[EXERCISE AIM] Each line containing the word "various" must be copied from the material below.
━━━
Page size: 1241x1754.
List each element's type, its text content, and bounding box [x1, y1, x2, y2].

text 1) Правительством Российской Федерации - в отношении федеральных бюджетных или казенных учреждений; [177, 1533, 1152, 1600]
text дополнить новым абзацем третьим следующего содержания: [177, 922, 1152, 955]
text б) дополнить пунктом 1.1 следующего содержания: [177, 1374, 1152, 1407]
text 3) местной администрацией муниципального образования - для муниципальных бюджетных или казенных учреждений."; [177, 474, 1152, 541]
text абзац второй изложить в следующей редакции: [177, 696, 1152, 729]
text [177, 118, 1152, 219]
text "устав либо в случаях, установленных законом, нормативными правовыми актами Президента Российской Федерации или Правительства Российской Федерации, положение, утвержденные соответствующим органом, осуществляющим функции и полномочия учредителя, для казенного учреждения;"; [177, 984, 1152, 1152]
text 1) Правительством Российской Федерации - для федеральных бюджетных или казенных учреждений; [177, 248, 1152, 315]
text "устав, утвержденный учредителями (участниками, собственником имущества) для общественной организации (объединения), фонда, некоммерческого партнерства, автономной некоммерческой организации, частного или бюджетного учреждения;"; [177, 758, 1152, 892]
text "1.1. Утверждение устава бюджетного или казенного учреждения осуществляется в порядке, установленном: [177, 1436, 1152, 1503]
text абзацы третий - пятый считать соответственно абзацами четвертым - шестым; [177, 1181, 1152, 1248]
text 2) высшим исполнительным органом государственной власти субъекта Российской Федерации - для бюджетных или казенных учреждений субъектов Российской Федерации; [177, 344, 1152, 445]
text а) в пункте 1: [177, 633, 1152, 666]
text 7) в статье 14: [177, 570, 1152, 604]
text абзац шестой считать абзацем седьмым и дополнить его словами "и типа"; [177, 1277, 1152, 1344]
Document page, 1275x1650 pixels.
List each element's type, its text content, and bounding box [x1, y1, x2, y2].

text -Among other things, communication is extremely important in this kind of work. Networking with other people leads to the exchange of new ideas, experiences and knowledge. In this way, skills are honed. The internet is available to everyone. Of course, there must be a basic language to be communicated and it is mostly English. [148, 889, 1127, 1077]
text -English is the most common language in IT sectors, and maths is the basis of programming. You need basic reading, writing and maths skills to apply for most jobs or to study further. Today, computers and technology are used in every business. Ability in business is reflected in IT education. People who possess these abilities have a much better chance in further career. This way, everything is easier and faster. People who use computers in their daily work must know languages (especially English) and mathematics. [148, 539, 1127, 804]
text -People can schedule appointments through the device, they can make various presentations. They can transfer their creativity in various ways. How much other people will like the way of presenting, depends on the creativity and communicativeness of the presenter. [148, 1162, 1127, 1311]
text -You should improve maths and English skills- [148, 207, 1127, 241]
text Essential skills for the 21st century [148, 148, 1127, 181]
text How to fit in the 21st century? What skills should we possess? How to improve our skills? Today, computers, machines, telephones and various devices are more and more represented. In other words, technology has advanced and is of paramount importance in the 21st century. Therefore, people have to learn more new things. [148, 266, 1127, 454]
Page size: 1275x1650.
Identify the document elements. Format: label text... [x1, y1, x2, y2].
━━━
[TASK ANSWER]
text -People can schedule appointments through the device, they can make various presentations. They can transfer their creativity in various ways. How much other people will like the way of presenting, depends on the creativity and communicativeness of the presenter. [148, 1162, 1127, 1311]
text How to fit in the 21st century? What skills should we possess? How to improve our skills? Today, computers, machines, telephones and various devices are more and more represented. In other words, technology has advanced and is of paramount importance in the 21st century. Therefore, people have to learn more new things. [148, 266, 1127, 454]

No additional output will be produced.